▶ Exercise requirements
Can you render the lines below, from the one containing "Where does the" through the one containing "Count the low values in the range 1 to 2.", both included, as a JSON list of strings with one string per line, omitting blank lines and leaving out the pictures?

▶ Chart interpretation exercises
"""
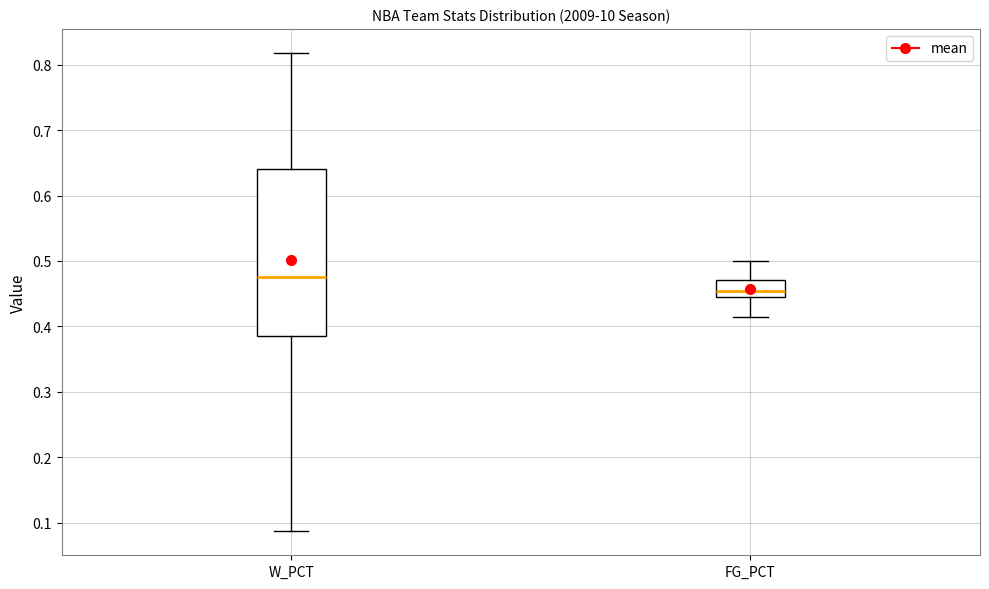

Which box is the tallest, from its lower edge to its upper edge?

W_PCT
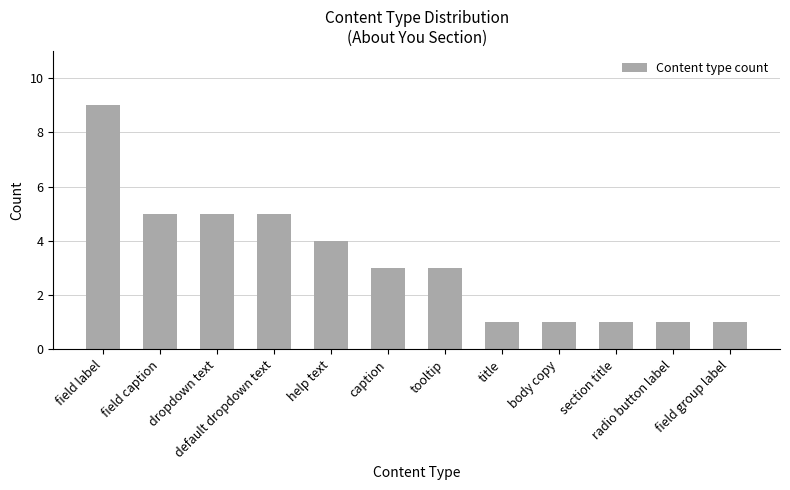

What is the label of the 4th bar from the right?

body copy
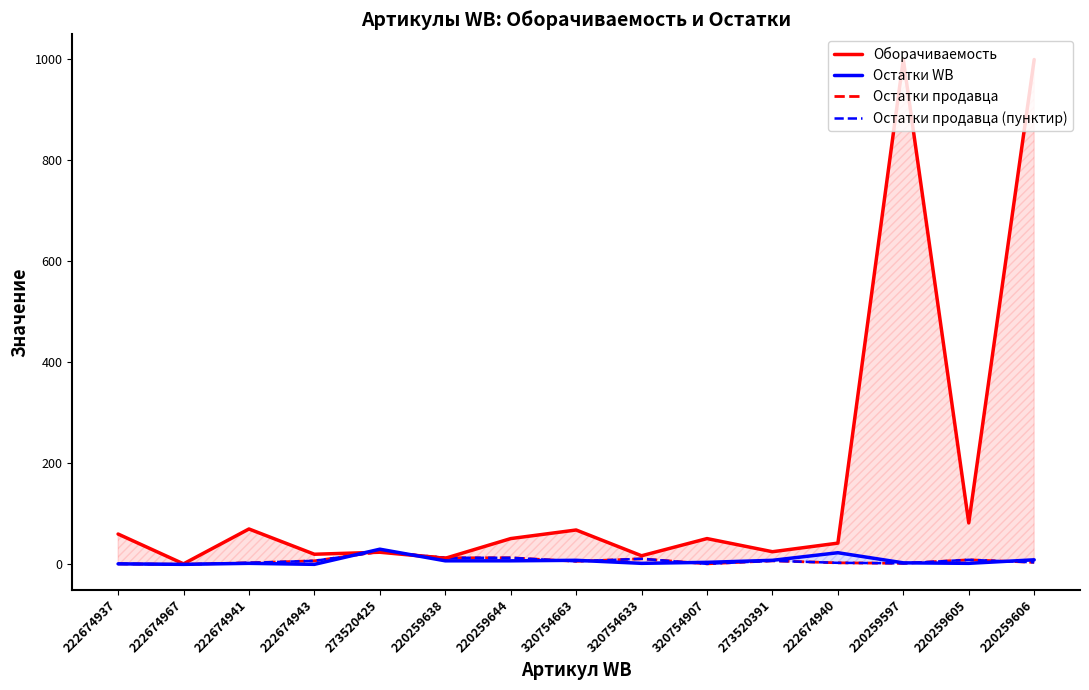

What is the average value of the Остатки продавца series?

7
"""
"""
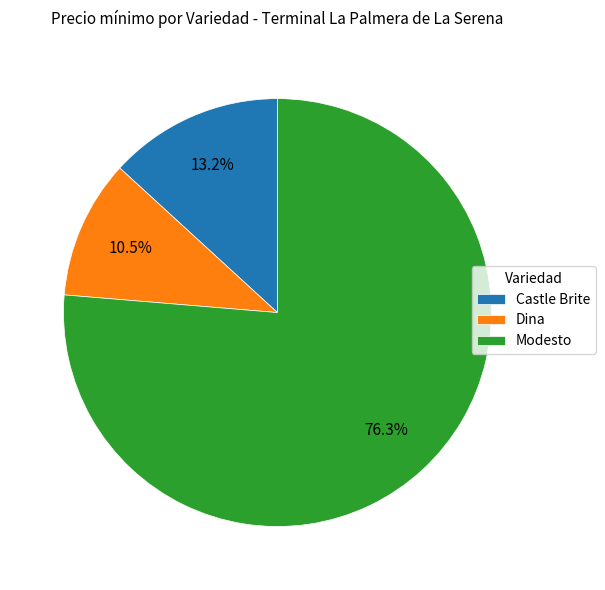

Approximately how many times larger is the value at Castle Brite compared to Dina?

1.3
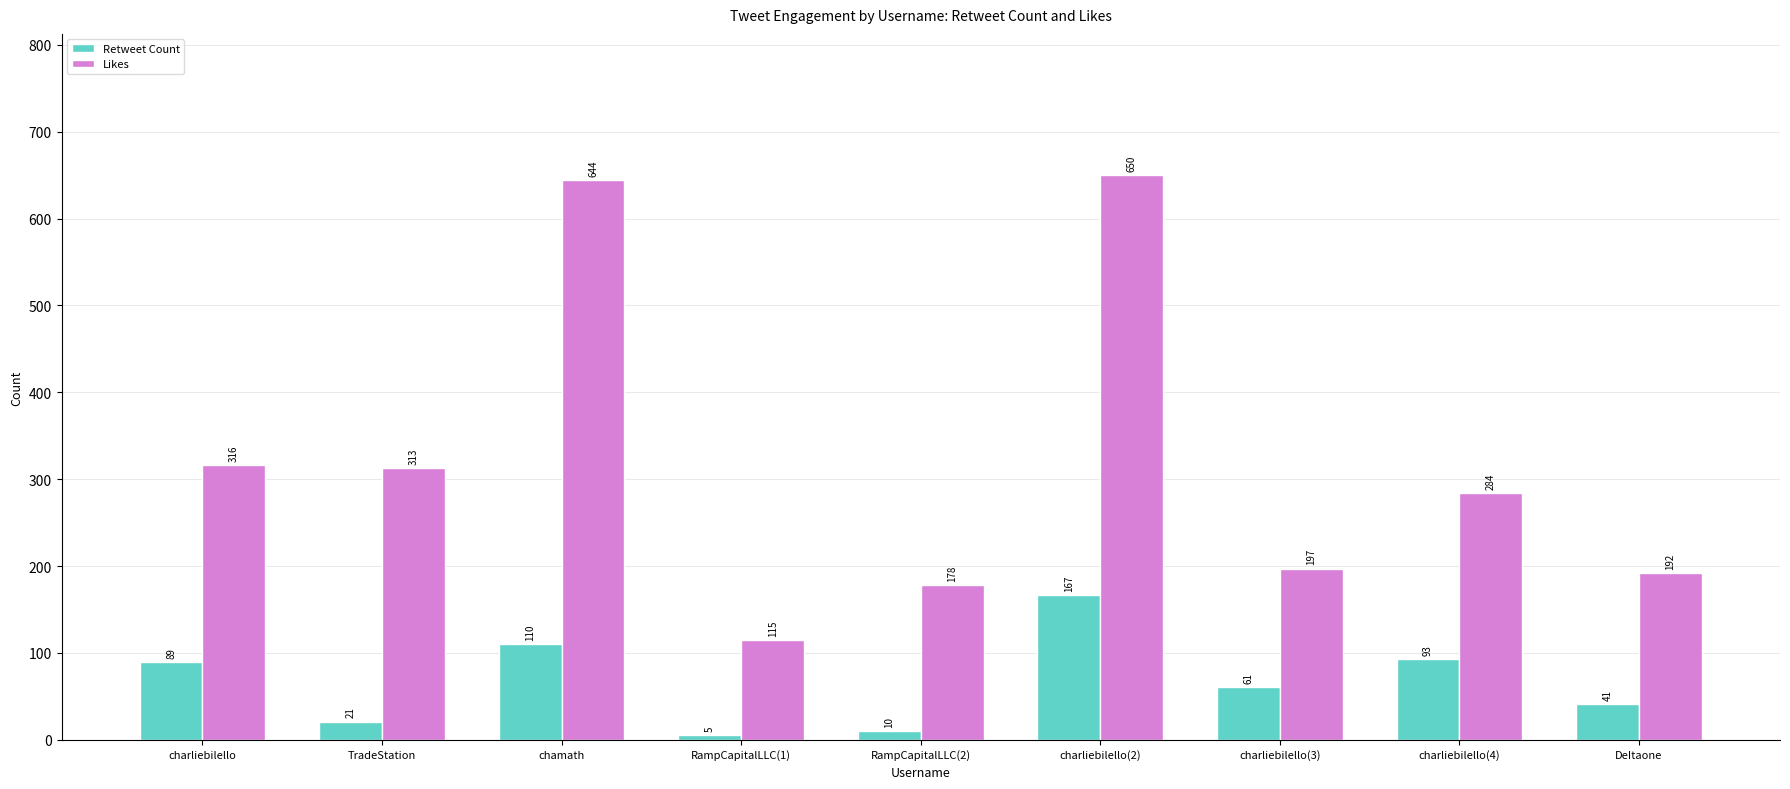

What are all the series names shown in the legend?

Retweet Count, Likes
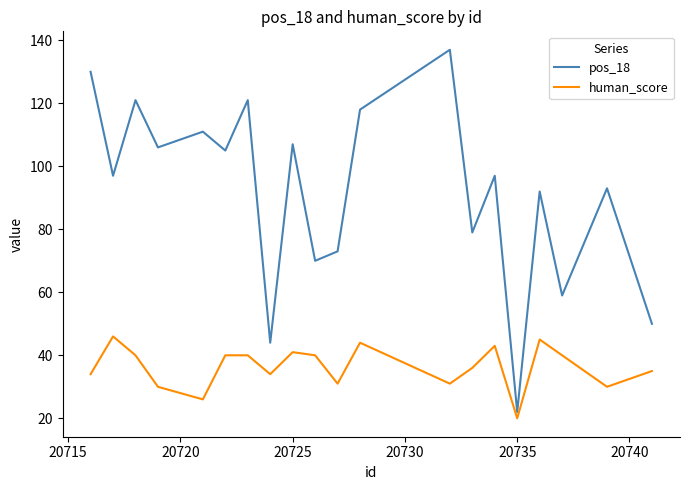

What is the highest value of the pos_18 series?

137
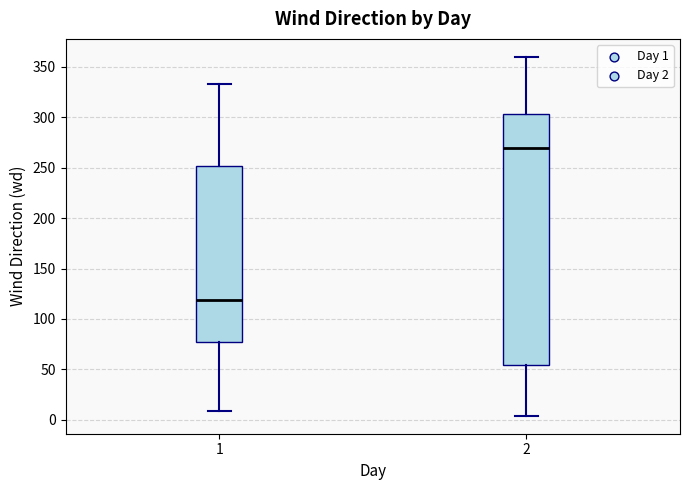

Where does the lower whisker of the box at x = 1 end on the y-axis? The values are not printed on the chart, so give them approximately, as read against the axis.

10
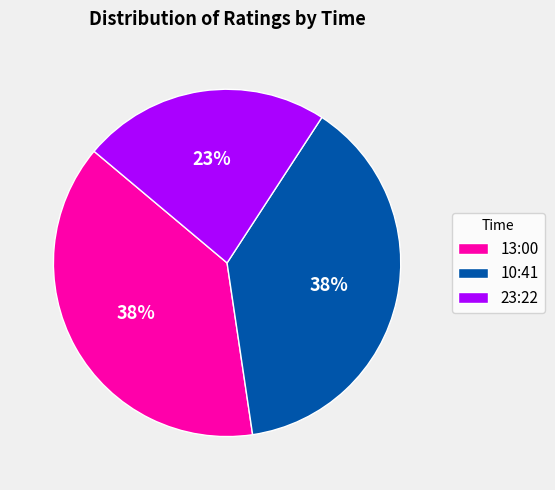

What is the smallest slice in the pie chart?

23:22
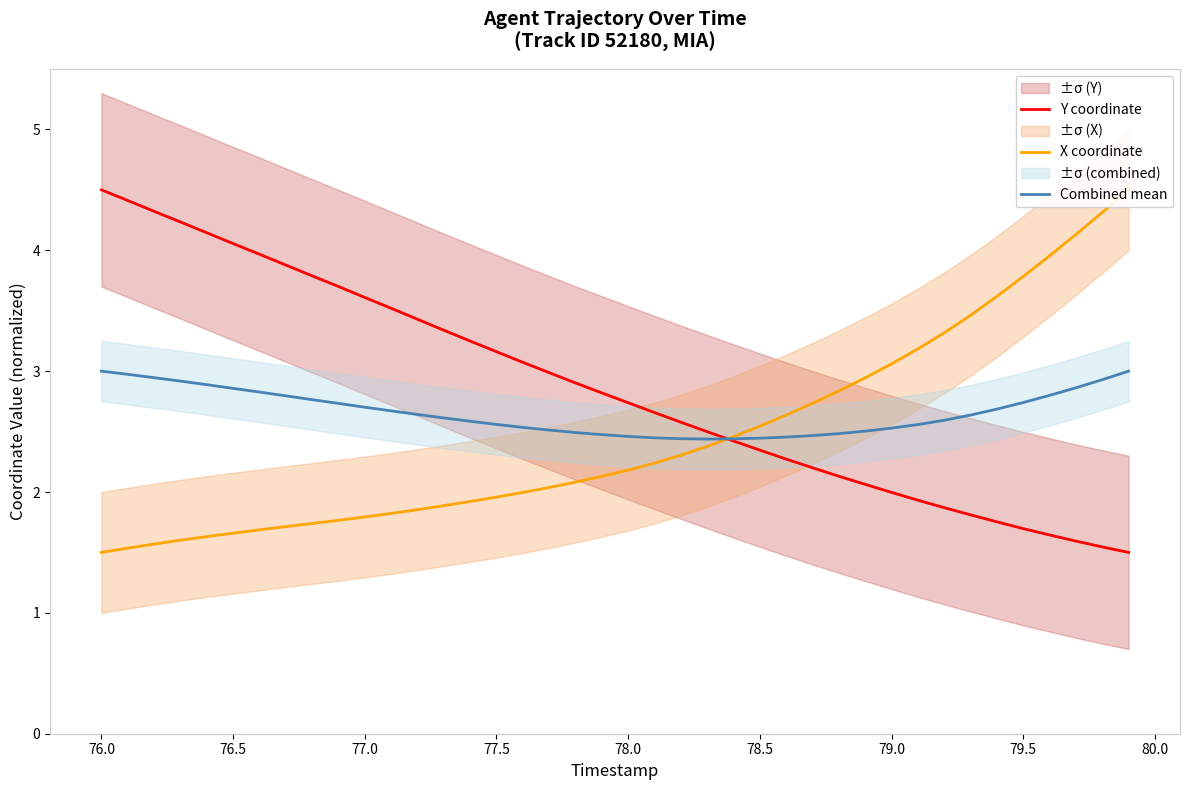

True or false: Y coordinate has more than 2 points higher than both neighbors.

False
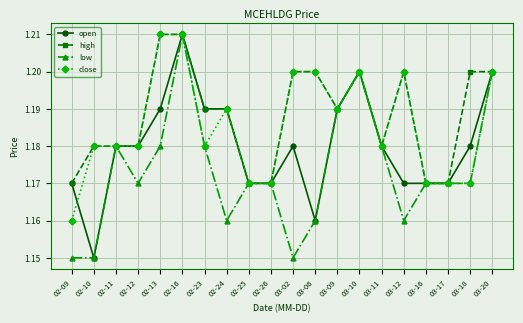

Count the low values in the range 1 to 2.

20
"""
"""
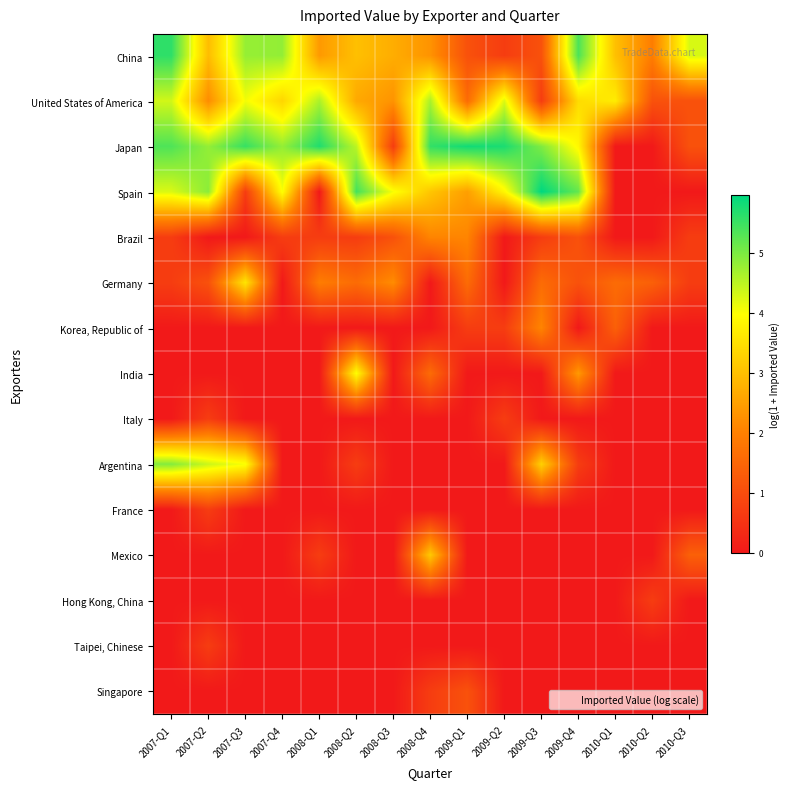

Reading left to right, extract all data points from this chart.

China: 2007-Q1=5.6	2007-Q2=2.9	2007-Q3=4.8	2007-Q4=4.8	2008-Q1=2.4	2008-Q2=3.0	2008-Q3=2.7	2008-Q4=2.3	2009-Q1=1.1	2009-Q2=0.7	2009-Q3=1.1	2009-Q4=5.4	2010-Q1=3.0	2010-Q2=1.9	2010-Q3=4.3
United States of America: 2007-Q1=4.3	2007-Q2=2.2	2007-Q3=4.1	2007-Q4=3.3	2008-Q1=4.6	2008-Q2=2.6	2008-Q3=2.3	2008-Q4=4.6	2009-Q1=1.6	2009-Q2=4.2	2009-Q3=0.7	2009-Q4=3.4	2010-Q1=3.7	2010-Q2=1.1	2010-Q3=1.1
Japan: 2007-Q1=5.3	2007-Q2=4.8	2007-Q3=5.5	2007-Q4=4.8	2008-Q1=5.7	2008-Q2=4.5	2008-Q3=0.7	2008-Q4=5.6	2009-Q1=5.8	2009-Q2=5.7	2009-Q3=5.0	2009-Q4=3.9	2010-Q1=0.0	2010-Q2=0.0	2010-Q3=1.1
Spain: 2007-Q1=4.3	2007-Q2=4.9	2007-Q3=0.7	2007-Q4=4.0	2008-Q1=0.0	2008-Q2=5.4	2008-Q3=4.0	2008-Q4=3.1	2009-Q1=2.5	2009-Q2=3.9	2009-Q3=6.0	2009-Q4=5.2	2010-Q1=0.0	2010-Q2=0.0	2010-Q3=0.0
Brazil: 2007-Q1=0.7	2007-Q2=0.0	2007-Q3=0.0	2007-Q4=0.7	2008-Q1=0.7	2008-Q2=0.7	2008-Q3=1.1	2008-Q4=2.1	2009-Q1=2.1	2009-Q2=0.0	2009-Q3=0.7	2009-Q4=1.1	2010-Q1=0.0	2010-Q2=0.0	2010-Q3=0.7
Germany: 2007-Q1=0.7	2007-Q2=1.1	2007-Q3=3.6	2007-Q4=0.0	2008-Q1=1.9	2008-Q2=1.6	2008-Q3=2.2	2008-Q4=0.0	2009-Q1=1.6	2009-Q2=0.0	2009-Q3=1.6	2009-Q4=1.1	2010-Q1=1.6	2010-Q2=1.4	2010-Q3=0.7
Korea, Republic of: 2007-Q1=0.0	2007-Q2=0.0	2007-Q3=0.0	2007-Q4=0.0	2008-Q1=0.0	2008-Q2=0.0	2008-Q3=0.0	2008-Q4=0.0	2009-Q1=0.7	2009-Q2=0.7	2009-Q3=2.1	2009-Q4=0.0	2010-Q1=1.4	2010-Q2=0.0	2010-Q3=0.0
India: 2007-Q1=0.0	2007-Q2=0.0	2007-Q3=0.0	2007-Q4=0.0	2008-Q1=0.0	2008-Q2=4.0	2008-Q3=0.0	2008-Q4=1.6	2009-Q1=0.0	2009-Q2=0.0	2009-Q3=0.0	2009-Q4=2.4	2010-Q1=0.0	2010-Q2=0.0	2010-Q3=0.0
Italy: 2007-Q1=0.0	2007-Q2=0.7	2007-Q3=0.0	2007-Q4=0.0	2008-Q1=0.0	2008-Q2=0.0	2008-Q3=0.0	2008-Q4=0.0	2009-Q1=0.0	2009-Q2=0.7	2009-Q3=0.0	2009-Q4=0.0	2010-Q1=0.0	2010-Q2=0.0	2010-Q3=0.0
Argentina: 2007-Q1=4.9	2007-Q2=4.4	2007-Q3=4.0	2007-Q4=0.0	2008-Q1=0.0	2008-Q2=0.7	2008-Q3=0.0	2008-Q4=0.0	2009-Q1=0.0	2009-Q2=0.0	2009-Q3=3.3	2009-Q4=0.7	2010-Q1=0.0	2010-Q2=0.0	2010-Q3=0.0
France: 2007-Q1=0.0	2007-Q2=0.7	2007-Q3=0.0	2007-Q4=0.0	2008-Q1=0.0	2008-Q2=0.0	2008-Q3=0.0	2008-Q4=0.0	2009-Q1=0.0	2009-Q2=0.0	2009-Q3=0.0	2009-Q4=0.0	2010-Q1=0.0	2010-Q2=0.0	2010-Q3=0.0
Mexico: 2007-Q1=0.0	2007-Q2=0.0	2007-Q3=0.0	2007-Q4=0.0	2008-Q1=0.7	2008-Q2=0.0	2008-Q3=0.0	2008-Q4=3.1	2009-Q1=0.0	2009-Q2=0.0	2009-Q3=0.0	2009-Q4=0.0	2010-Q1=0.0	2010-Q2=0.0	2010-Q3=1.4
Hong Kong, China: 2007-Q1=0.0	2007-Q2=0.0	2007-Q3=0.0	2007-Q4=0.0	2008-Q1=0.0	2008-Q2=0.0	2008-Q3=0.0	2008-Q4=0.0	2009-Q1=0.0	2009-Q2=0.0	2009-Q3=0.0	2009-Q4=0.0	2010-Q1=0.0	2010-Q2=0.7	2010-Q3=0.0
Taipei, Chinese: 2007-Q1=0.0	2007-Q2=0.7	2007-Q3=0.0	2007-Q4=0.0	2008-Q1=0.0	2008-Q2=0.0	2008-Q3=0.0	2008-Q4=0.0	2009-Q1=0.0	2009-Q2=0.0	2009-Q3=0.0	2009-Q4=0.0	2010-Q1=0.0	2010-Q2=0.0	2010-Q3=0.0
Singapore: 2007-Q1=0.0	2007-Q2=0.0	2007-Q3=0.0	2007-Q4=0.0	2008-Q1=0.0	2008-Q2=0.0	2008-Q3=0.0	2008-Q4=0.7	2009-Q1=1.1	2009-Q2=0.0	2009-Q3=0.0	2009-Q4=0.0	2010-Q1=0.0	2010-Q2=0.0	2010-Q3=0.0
"""
▶ Exercise response
[
  "Where does the lower whisker of the box at x = 1 end on the y-axis? The values are not printed on the chart, so give them approximately, as read against the axis.",
  "10",
  "What is the smallest slice in the pie chart?",
  "23:22",
  "True or false: Y coordinate has more than 2 points higher than both neighbors.",
  "False",
  "Count the low values in the range 1 to 2."
]